Task material:

►

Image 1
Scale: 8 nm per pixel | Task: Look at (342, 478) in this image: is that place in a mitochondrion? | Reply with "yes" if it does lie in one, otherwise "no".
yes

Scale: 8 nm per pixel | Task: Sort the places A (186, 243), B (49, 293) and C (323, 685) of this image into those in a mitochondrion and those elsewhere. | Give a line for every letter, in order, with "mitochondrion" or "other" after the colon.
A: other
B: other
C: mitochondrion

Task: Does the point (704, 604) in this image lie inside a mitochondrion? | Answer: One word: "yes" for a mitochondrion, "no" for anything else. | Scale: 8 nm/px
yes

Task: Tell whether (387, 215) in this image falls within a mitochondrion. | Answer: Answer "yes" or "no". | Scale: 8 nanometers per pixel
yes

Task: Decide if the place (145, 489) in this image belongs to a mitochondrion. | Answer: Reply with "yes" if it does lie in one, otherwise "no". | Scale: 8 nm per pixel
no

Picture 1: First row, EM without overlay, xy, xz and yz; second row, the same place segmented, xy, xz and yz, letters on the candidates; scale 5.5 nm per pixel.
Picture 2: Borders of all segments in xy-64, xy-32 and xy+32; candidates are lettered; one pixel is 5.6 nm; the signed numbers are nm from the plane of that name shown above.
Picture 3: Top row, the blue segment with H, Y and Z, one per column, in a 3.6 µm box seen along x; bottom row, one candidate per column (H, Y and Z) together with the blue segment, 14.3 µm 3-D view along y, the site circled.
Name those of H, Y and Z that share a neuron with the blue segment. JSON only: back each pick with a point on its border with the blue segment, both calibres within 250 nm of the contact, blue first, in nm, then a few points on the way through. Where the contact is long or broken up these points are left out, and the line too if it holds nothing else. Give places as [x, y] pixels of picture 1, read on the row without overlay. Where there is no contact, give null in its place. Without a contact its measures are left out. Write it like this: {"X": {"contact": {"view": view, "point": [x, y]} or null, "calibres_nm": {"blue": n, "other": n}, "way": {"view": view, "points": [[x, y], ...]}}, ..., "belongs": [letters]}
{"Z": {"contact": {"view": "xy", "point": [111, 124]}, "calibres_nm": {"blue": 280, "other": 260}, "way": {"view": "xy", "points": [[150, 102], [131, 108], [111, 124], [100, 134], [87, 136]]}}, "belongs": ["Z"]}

◄

What is being asked:
Keeping every word and mark as it is, print the entries above.

Reply to the task:
Image 1
Scale: 8 nm per pixel | Task: Look at (342, 478) in this image: is that place in a mitochondrion? | Reply with "yes" if it does lie in one, otherwise "no".
yes

Scale: 8 nm per pixel | Task: Sort the places A (186, 243), B (49, 293) and C (323, 685) of this image into those in a mitochondrion and those elsewhere. | Give a line for every letter, in order, with "mitochondrion" or "other" after the colon.
A: other
B: other
C: mitochondrion

Task: Does the point (704, 604) in this image lie inside a mitochondrion? | Answer: One word: "yes" for a mitochondrion, "no" for anything else. | Scale: 8 nm/px
yes

Task: Tell whether (387, 215) in this image falls within a mitochondrion. | Answer: Answer "yes" or "no". | Scale: 8 nanometers per pixel
yes

Task: Decide if the place (145, 489) in this image belongs to a mitochondrion. | Answer: Reply with "yes" if it does lie in one, otherwise "no". | Scale: 8 nm per pixel
no

Picture 1: First row, EM without overlay, xy, xz and yz; second row, the same place segmented, xy, xz and yz, letters on the candidates; scale 5.5 nm per pixel.
Picture 2: Borders of all segments in xy-64, xy-32 and xy+32; candidates are lettered; one pixel is 5.6 nm; the signed numbers are nm from the plane of that name shown above.
Picture 3: Top row, the blue segment with H, Y and Z, one per column, in a 3.6 µm box seen along x; bottom row, one candidate per column (H, Y and Z) together with the blue segment, 14.3 µm 3-D view along y, the site circled.
Name those of H, Y and Z that share a neuron with the blue segment. JSON only: back each pick with a point on its border with the blue segment, both calibres within 250 nm of the contact, blue first, in nm, then a few points on the way through. Where the contact is long or broken up these points are left out, and the line too if it holds nothing else. Give places as [x, y] pixels of picture 1, read on the row without overlay. Where there is no contact, give null in its place. Without a contact its measures are left out. Write it like this: {"X": {"contact": {"view": view, "point": [x, y]} or null, "calibres_nm": {"blue": n, "other": n}, "way": {"view": view, "points": [[x, y], ...]}}, ..., "belongs": [letters]}
{"Z": {"contact": {"view": "xy", "point": [111, 124]}, "calibres_nm": {"blue": 280, "other": 260}, "way": {"view": "xy", "points": [[150, 102], [131, 108], [111, 124], [100, 134], [87, 136]]}}, "belongs": ["Z"]}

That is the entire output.